The application is for an alternative or peremptory writ ofmandamus requiring the pension commissioners of the city of Hoboken to pay to the relator, the widow of a deceased fireman, Henry Erion, in the employ of the city for many years, the sum of $43.87 per half month, that sum representing the pension which the deceased fireman received for sometime prior to his death.

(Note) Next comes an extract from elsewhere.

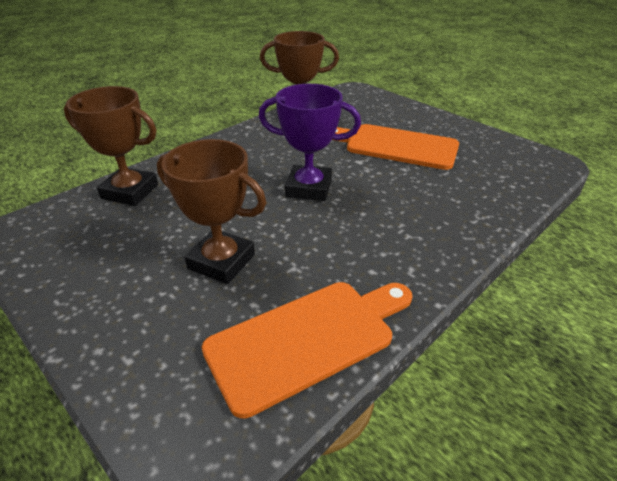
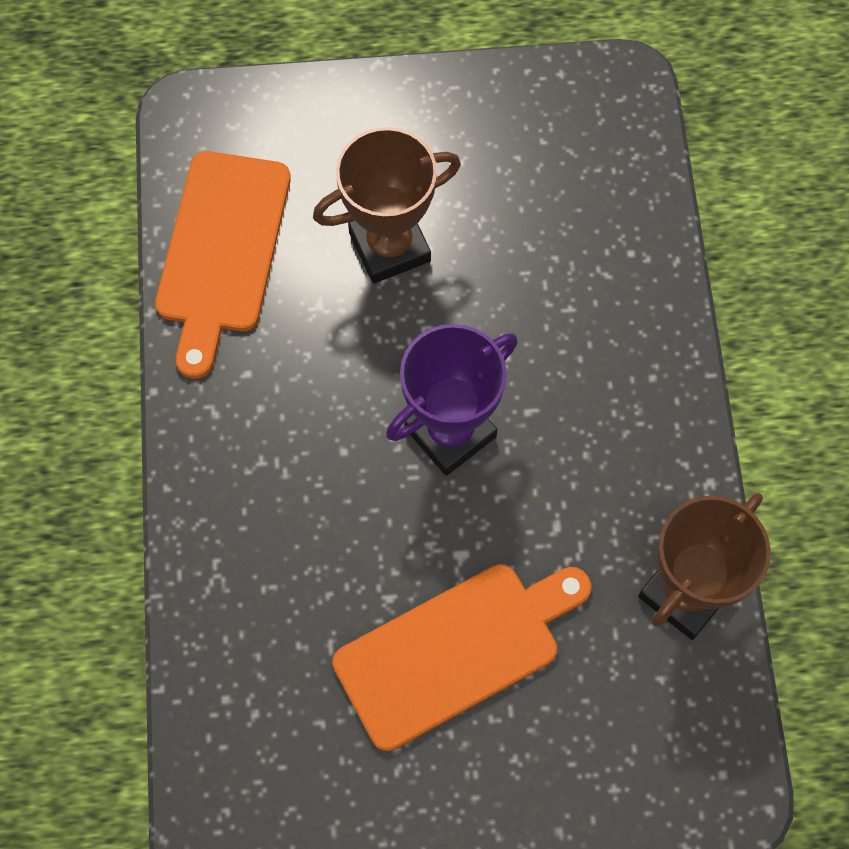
camera: 130 degrees right, 30 degrees up
brown trophy [64,86,158,206] -> none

The defendant interposes the existing acts of the legislature, and particularly chapter 160 of the act of 1920, as a barrier to the payment of the claim. This defense obviously necessitates a construction of the legislation in question for *Page 465 the purpose of determining the legal right of the relator to receive the amount in question. Furthermore, the validity and legality of her claim is denied by the defendants. The briefs of counsel upon both sides give no consideration to that fact, although it presents the main objection at this time to the granting of the writ. The rule of law is settled that a writ ofmandamus will not go where the legal right of the relator is in doubt or at all unsettled, and that the right must first be established by a suit at law to recover the amount in dispute, or by a writ of certiorari where that writ may be properly invoked. Thus, a distinguished author upon the subject observes: "The right which it is sought to protect must be clearly established, and the writ is never granted in doubtful cases."High Extr. Rem. 12, and cases cited. Michaelson Pavement Co. v. Newark, 38 N.J.L. 396; Clark v. Jersey City, 42 Id.94; 18 R.C.L. 225, and cases cited.
The result is that the relator's application for the writ must be postponed until she shall have settled her legal right to the fund in question by suit at law or otherwise, as she may be advised.
The application for a rule will be denied, but without costs.